To fast forward a few minutes later, I sat my group of students down (both boys are in the group at this point) and the student who had been crying was very much still crying. His crying was the point that he could not even speak without trying to catch his breath every few seconds. In most cases, a big hug and a sticker are usually strong enough pacifiers but not today.

We sat the upset child in his seat, and I then spoke to the remaining five children in the group. I asked one particular girl how her heart felt while she watched a friend upset; her response?

“I don’t like it. Why is he sad?”

I advocated for the child to his peers and we all decided that the best thing we could all do was “celebrate” him. I’m not sure what other places would call this ritual, but while being a student at BSSM (Bethel School of Supernatural Ministry) I heard the phrase “let’s celebrate him/her” a lot, and it was usually followed by people throwing compliments to the person they were celebrating.

My students said things like:

“I like your shirt.” “You’re awesome!” “I like you 9,000!” “Don’t be sad!” “I really love you! I actually like you!”

There were a few more phrases here and there and most definitely an apology from the offender.

I wish I could say I was making this up, but literally as this little child heard positive things spoken over him and about him, his whole countenance changed, maybe within seconds. All of a sudden, he was hearing things over his life that weren’t negative, or “you don’t belong” but rather the opposite.

Speaking positive words over a child who may need help in believing the best about them can literally change their life. Unfortunately, I don’t know the home life of every student, but I do know the climate that I can control when they’re in my presence. It’s funny how at the end of the day, children and adults, just want to feel included; to feel a part of something. The major difference between children and adults is that children will voice this need while adults usually set up a corner and stay there… does that sound familiar to anybody?

Anyways.

How often do we write children off as little human beings who don’t know anything; or that things don’t matter to them until they’re older; that they’ll always be this way, etc. And trust me, there are days where these thoughts take little to no time to cultivate, usually due to frustration or that one child who just tipped the scale. However, when Jesus said, “Do not hinder them” I think He actually meant that.

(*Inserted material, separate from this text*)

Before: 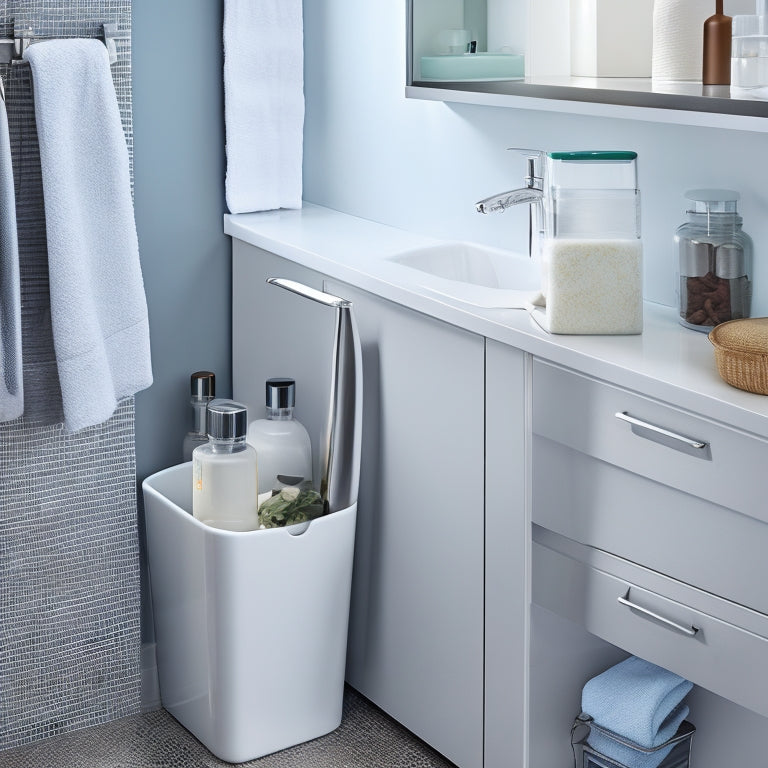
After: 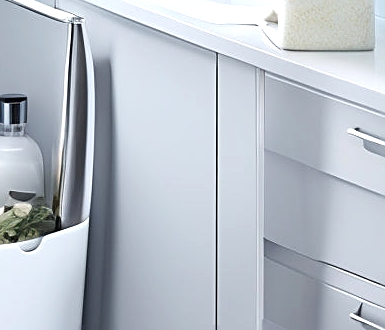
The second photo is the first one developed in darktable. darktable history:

The beautiful thing about children is that they have no filters. We never have to guess what a child is feeling or thinking, because their words are as plain as day and usually require little to no effort to unravel. The beauty that children (while young) don’t judge their peers based on color of skin or remember their malicious actions (usually) is an incredible thing that we could all learn a few lessons in. They truly forgive and forget and what a different world we would live in today if that principle was alive and well amongst us.

If there’s anything I’d love for you to walk away from with this blog, it is this: Remember the power of your words; remember that children are some of our greatest observers and they have a strange ability to feel when the temperature/climate has changed and that can strongly affect them. To remember to love them and explain things so that their little hearts and minds walk away feeling as though their needs were met and that you are a safe place for them.

If we share and extend grace to children, they’ll know what it feels like to extend it to others, and if we’ve succeeded there, then I’d call that a really good day.